Et selon l'opposition, le sang a déjà coulé, la crise a fait ses premières victimes aussi bien parmi la population que parmi les forces de l'ordre. Tout dépend maintenant de la capacité du pouvoir et de l'opposition de se mettre à la table des négociations malgré leur aversion mutuelle.

D'ailleurs, la logique des événements qui ont eu lieu depuis deux ans dans la république exige ces pourparlers. Le président du pays Askar Akaiev accepte ce principe, mais la solution ne dépend pas seulement de son accord ou de son désaccord.

La confrontation qui a éclaté pendant les élections législatives entre le pouvoir et l'opposition dans les deux centres régionaux d'Och et de Djalal-Abad a conduit, comme il fallait s'y attendre, à des violences dont l'issue est imprévisible. Certes, les deux parties interprètent différemment ces événements. Selon l'opposition, à la suite de la prise d'assaut, dans la nuit de samedi à dimanche, par la police et les unités spéciales des bâtiments administratifs d'Och et de Djalal-Abad, il y a eu des victimes aussi bien parmi la population que parmi les policiers. On dit qu'il y a eu environ dix morts et des dizaines de blessés.

Mais les autorités officielles démentent ces affirmations, tout en qualifiant la situation de crise. Le ministère de l'Intérieur affirme que de nombreuses familles de policiers, craignant pour leur vie, ont été contraintes de quitter Djalal-Abad.

L'opposition essaie de présenter les événements dans le Sud du pays comme un désaccord national avec le pouvoir actuel, comme une protestation populaire. Le pouvoir estime, à son tour, que l'opposition spécule sur les problèmes politiques et sociaux traditionnels qui subsistent dans les régions méridionales de la république, que le conflit a été provoqué, pour l'essentiel, par les efforts de l'opposition et qu'il ne dépasse pas le cadre d'une crise régionale.

Bien entendu, le pouvoir a raison dans un sens. La contestation est réelle dans la république, mais les événements ne suivent pas pour autant les scénarios géorgien ou ukrainien. Et rien ne permet d'affirmer que le pouvoir actuel avec à sa tête le président Askar Akaiev est condamné.

D'autre part, la confrontation "pouvoir-opposition" ne date pas d'hier. Les événements d'il y a deux ans dans le chef-lieu d'Aksy de la région de Djalal-Abad (également dans le Sud de la république) étaient le premier signal d'alarme. La police avait employé alors les armes contre les manifestants qui s'étaient élevés contre l'administration locale. Il y avait eu des victimes, ce qui ébranla toute la république.
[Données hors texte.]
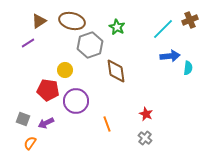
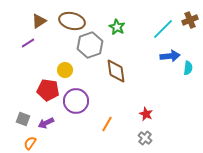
orange line: rotated 49 degrees clockwise
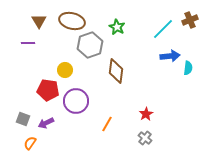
brown triangle: rotated 28 degrees counterclockwise
purple line: rotated 32 degrees clockwise
brown diamond: rotated 15 degrees clockwise
red star: rotated 16 degrees clockwise
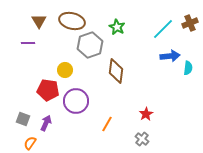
brown cross: moved 3 px down
purple arrow: rotated 140 degrees clockwise
gray cross: moved 3 px left, 1 px down
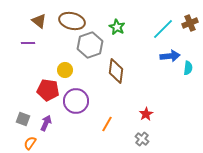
brown triangle: rotated 21 degrees counterclockwise
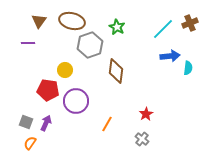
brown triangle: rotated 28 degrees clockwise
gray square: moved 3 px right, 3 px down
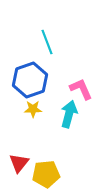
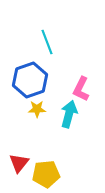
pink L-shape: rotated 130 degrees counterclockwise
yellow star: moved 4 px right
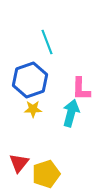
pink L-shape: rotated 25 degrees counterclockwise
yellow star: moved 4 px left
cyan arrow: moved 2 px right, 1 px up
yellow pentagon: rotated 12 degrees counterclockwise
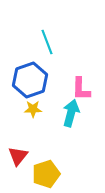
red triangle: moved 1 px left, 7 px up
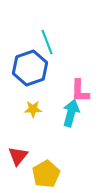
blue hexagon: moved 12 px up
pink L-shape: moved 1 px left, 2 px down
yellow pentagon: rotated 12 degrees counterclockwise
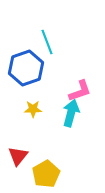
blue hexagon: moved 4 px left
pink L-shape: rotated 110 degrees counterclockwise
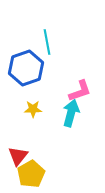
cyan line: rotated 10 degrees clockwise
yellow pentagon: moved 15 px left
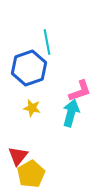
blue hexagon: moved 3 px right
yellow star: moved 1 px left, 1 px up; rotated 12 degrees clockwise
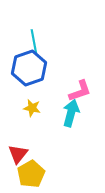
cyan line: moved 13 px left
red triangle: moved 2 px up
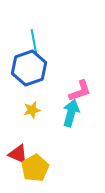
yellow star: moved 2 px down; rotated 24 degrees counterclockwise
red triangle: rotated 45 degrees counterclockwise
yellow pentagon: moved 4 px right, 6 px up
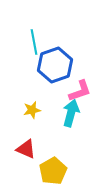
blue hexagon: moved 26 px right, 3 px up
red triangle: moved 8 px right, 5 px up
yellow pentagon: moved 18 px right, 3 px down
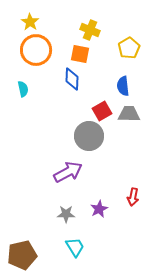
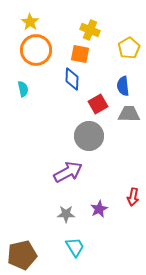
red square: moved 4 px left, 7 px up
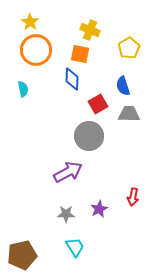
blue semicircle: rotated 12 degrees counterclockwise
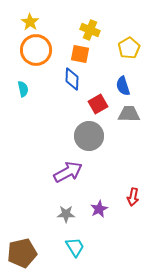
brown pentagon: moved 2 px up
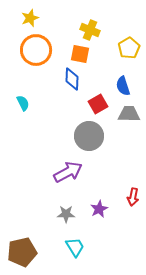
yellow star: moved 4 px up; rotated 18 degrees clockwise
cyan semicircle: moved 14 px down; rotated 14 degrees counterclockwise
brown pentagon: moved 1 px up
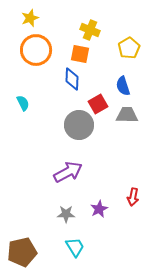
gray trapezoid: moved 2 px left, 1 px down
gray circle: moved 10 px left, 11 px up
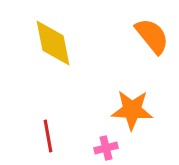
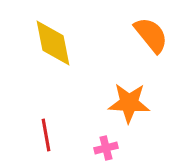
orange semicircle: moved 1 px left, 1 px up
orange star: moved 3 px left, 7 px up
red line: moved 2 px left, 1 px up
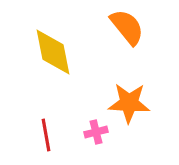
orange semicircle: moved 24 px left, 8 px up
yellow diamond: moved 9 px down
pink cross: moved 10 px left, 16 px up
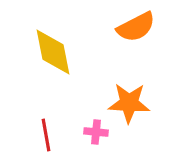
orange semicircle: moved 9 px right; rotated 102 degrees clockwise
pink cross: rotated 20 degrees clockwise
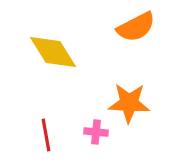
yellow diamond: rotated 21 degrees counterclockwise
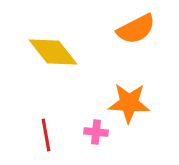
orange semicircle: moved 2 px down
yellow diamond: rotated 6 degrees counterclockwise
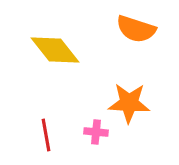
orange semicircle: rotated 45 degrees clockwise
yellow diamond: moved 2 px right, 2 px up
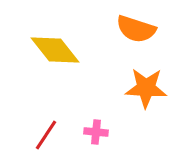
orange star: moved 17 px right, 15 px up
red line: rotated 44 degrees clockwise
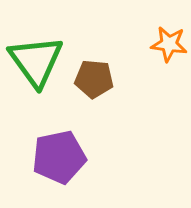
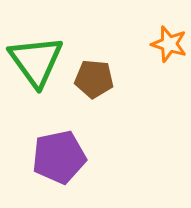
orange star: rotated 9 degrees clockwise
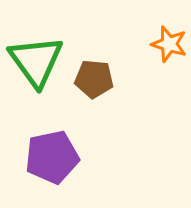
purple pentagon: moved 7 px left
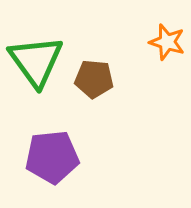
orange star: moved 2 px left, 2 px up
purple pentagon: rotated 6 degrees clockwise
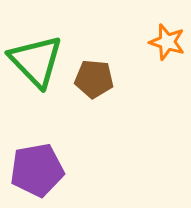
green triangle: rotated 8 degrees counterclockwise
purple pentagon: moved 15 px left, 13 px down; rotated 4 degrees counterclockwise
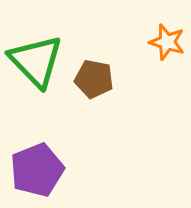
brown pentagon: rotated 6 degrees clockwise
purple pentagon: rotated 12 degrees counterclockwise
Commentant les événements de l'époque dans un journal russe, le président Askar Akaiev n'estimait pas que le Kirghizstan traversait une "crise politique, civile et sociale totale" et qu'il se trouvait "au seuil d'une guerre civile", bien qu'il n'ait pas nié la nécessité de passer "à une nouvelle étape de développement démocratique" de la république. Le président avait également mentionné plusieurs transformations démocratiques engagées par lui-même pour assurer le progrès de la démocratie dans la république. Apparemment, les idées visant à contribuer à la stabilisation dans le pays étaient insuffisantes. De toute évidence, un point de vue alternatif - celui de l'opposition - était nécessaire pour faire avancer la démocratie dans le pays.

Les autorités kirghizes sauront-elles engager aujourd'hui le dialogue avec l'opposition, alors que la violence a éclaté dans le pays?

Si le dialogue a lieu, il ne sera pas facile pour Askar Akaiev et le pouvoir dans son ensemble, car on ne sait pas si l'opposition renoncera à exiger la démission avant terme d'Askar Akaiev et l'élection présidentielle anticipée. D'autant plus que la réaction du pouvoir à ces revendications est imprévisible.